WSM · 16/12/2003 14:26

Love the way abortion is 'archaic' but your beliefs on sex (and therefore children) outside of marriage are not !

Just an observation, not meant to cause a fuss.....

marialuisa · 16/12/2003 14:27

Zebra, won't use coil or diaphragm because she and boyf both work for WHO so often separated for months when working in the field. She and I have gone all through this and her logic is impeccable. It's just that I have an emotonal reaction to what she does. Her attitude is really not that different to what many leading pro-choice figures accept. as I mentioned before, see Janet Hadley, "Between Freedom and choice" for details.

santafio2 · 16/12/2003 14:28

Zebra I know a lady who owns a funeral directors and yes it is becoming available to have funerals for miscarriages. Apparently alot of funeral directors do not agree with it, but as demand is rising for this kind of funeral/burial/cremation they have started to supply it.

baublebobsmum · 16/12/2003 16:04

WSM - As I said in my post re my personal beliefs on sex before marriage "nowadays most people disagree with that belief." I fully admit that probably no one else on this site would agree with me on that one

But being in a minority doesn't make an opinion archaic - surely?? It might not be anyone else's lifestyle choice, but it doesn't mean it should be dismissed off hand.

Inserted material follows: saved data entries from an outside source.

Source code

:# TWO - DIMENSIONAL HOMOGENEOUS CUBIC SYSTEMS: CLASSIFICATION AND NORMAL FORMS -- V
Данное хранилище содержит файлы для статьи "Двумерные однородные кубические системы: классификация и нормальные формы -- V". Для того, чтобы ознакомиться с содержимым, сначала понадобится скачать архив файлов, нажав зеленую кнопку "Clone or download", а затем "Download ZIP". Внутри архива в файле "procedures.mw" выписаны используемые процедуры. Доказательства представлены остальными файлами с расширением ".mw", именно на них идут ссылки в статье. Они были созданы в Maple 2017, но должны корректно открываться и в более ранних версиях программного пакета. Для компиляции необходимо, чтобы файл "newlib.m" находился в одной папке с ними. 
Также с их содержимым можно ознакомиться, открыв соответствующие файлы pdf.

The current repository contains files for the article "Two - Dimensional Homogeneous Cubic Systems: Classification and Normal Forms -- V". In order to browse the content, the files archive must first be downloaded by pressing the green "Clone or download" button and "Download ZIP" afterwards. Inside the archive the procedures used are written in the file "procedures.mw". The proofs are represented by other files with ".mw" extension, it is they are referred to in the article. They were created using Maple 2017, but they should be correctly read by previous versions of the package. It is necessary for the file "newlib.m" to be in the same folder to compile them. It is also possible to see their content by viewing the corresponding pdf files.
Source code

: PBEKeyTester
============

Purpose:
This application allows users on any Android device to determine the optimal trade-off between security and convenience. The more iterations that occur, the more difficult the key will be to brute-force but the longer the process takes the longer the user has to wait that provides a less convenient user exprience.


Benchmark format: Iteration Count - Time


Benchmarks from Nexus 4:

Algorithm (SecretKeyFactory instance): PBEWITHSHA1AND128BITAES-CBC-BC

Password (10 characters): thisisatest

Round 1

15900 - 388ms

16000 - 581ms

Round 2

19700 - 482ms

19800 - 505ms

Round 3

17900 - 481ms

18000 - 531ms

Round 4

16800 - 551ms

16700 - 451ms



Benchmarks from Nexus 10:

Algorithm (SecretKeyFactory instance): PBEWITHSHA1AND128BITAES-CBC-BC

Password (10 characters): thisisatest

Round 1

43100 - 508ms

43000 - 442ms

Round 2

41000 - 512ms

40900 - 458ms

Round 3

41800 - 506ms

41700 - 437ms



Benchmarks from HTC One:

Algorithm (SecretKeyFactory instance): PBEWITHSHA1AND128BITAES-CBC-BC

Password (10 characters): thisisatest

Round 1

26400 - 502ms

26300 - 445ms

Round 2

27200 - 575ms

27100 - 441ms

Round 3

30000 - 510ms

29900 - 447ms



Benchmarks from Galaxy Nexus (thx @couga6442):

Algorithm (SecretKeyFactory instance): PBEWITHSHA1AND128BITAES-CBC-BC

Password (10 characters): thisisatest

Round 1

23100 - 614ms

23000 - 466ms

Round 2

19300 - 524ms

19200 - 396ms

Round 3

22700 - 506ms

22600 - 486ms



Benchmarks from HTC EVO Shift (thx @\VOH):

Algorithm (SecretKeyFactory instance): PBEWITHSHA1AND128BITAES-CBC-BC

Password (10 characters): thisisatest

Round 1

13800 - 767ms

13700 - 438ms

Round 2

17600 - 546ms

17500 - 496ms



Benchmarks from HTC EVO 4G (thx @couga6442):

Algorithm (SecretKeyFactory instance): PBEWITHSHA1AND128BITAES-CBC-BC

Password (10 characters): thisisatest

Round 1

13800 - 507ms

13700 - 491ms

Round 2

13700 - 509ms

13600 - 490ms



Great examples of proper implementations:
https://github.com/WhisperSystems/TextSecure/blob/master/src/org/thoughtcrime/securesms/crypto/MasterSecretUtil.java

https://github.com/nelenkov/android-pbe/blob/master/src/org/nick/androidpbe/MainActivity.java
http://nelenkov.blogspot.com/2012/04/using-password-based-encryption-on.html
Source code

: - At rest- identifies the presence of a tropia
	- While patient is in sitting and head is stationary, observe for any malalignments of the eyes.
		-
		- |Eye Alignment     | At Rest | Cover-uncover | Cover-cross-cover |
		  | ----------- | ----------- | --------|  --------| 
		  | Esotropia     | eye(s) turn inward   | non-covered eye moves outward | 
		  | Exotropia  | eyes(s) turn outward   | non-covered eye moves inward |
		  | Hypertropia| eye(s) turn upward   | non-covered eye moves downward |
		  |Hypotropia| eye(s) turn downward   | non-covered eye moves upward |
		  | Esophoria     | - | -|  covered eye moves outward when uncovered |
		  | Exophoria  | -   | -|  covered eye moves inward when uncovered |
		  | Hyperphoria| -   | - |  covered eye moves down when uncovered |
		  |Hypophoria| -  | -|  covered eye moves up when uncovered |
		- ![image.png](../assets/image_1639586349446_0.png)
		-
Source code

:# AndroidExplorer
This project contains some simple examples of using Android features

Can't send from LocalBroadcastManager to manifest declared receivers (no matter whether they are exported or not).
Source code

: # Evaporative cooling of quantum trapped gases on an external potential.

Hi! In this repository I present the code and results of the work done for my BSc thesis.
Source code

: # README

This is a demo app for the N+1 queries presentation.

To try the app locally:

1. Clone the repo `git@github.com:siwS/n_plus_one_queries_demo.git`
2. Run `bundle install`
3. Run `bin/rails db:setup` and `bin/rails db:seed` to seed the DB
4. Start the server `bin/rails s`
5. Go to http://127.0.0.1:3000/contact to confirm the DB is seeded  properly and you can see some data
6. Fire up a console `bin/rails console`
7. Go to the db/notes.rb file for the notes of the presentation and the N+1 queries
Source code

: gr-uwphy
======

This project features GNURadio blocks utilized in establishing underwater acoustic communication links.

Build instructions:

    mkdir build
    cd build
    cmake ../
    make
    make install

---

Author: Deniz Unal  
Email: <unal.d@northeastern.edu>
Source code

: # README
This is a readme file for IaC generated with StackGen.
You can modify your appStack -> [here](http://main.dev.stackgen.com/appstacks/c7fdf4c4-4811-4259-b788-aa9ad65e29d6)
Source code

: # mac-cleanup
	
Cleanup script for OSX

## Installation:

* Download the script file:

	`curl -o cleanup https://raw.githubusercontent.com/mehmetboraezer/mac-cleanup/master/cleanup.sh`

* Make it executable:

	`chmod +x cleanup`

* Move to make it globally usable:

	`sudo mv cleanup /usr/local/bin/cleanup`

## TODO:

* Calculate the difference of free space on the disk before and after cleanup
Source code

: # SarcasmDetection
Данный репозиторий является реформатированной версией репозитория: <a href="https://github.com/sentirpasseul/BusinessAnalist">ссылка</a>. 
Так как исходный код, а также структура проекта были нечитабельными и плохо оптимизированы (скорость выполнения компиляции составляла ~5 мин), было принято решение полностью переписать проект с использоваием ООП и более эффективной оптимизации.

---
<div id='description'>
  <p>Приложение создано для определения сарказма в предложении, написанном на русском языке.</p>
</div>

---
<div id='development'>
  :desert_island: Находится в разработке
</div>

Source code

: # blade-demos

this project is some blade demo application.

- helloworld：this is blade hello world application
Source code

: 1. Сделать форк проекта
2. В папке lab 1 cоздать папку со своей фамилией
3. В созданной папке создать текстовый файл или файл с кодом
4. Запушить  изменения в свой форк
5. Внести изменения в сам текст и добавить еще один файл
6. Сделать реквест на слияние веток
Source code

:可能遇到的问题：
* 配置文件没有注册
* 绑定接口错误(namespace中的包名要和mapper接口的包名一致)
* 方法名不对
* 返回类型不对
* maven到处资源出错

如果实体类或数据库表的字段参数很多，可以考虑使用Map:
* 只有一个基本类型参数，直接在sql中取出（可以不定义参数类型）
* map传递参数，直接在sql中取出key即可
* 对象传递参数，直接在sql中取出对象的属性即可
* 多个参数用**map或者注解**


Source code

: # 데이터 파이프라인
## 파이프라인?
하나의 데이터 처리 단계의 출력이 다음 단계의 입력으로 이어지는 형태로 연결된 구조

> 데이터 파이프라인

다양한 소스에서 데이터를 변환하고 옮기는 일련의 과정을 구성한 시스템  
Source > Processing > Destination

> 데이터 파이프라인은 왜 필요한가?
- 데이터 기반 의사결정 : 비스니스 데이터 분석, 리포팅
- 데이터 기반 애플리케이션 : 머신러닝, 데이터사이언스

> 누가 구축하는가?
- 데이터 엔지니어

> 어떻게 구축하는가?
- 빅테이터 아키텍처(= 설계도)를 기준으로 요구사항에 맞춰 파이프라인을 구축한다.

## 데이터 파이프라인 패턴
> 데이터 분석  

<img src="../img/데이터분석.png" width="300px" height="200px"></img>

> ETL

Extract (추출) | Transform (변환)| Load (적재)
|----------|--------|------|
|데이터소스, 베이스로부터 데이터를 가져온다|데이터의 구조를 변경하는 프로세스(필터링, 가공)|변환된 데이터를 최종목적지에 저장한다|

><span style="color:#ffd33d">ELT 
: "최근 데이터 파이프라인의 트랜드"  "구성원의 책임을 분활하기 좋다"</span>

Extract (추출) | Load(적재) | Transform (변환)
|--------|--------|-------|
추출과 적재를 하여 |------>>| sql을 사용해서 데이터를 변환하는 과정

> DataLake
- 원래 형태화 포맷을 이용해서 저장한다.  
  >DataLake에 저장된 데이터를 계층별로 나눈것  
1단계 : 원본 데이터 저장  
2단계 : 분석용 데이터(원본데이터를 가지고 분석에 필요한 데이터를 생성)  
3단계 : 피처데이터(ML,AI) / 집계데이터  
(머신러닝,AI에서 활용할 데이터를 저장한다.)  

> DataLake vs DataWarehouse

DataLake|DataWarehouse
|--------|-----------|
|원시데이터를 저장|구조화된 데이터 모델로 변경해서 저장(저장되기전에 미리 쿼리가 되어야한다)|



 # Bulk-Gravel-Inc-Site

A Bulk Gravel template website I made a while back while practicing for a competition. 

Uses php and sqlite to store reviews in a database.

However, when I said abortion in this day and age seemed archaic, I meant that with all our supposed intelligence, education and choice of birth control, why is is still even necessary? What has gone wrong that unwanted pregnancies even exist? I thought we had more "choice" now in our liberated age?
( I discount rape here, because obviously choice for the woman is removed by a horrific attack.) But if you have sex with someone, even with the best contraception in the world, there will always be a risk of pregnancy. If people kept sex within any committed relationship (I know some of you don't rate marriage that highly) then is it not possible that pregnancies "with the wrong person' might be avoided? Can't we "choose" not to have sex, if we don't want to get pregnant?

WiShuaMerryXmas · 16/12/2003 16:19

Ok, I apologise for my remark.

Clarinet60 · 16/12/2003 16:20

As someone who has miscarried two babies, one in the 1st trimester and another in the 2nd, I find it astonishing that anyone can say that they are not babies. And I am a biologist and stultifyingly familiar with the blastocyst.
I am pro-choice and see abortion as the lesser of the two evils in many sad circumstances, but a society that tries to pretend that it is not a baby's life that is being terminated, but rather a ..what? Some sort of gynaecological accident that might one day have become a child? A blob? Someone actually told me that my second son's twin would have been 'just a blob', so it didn't matter. All you have to do is look in a decent biology book to see that's just plain nonsense.
Abortion is sometimes necessary and I defend the right to choose, but please don't insult the lives of those who couln't live further by pretending that they were never children.

suzywong · 16/12/2003 16:24

I so didn't want to get drawn in to this thread but you summation paragraph Droile is one of the most profound and powerful comments I have ever heard on this subject. Sorry if this has hurt anyone's feelings but that is my personal opinion on a great piece of writing

GladTidings · 16/12/2003 16:26

I 2nd that. Well said Droile.

hmb · 16/12/2003 16:27

Droile, well said. I agree with you 100%. I also lost a baby at 12 weeks and was insulted that to make others feel better about their choice (which I fully defend for the reasons you gave), I was denied the right to call my lost child a baby.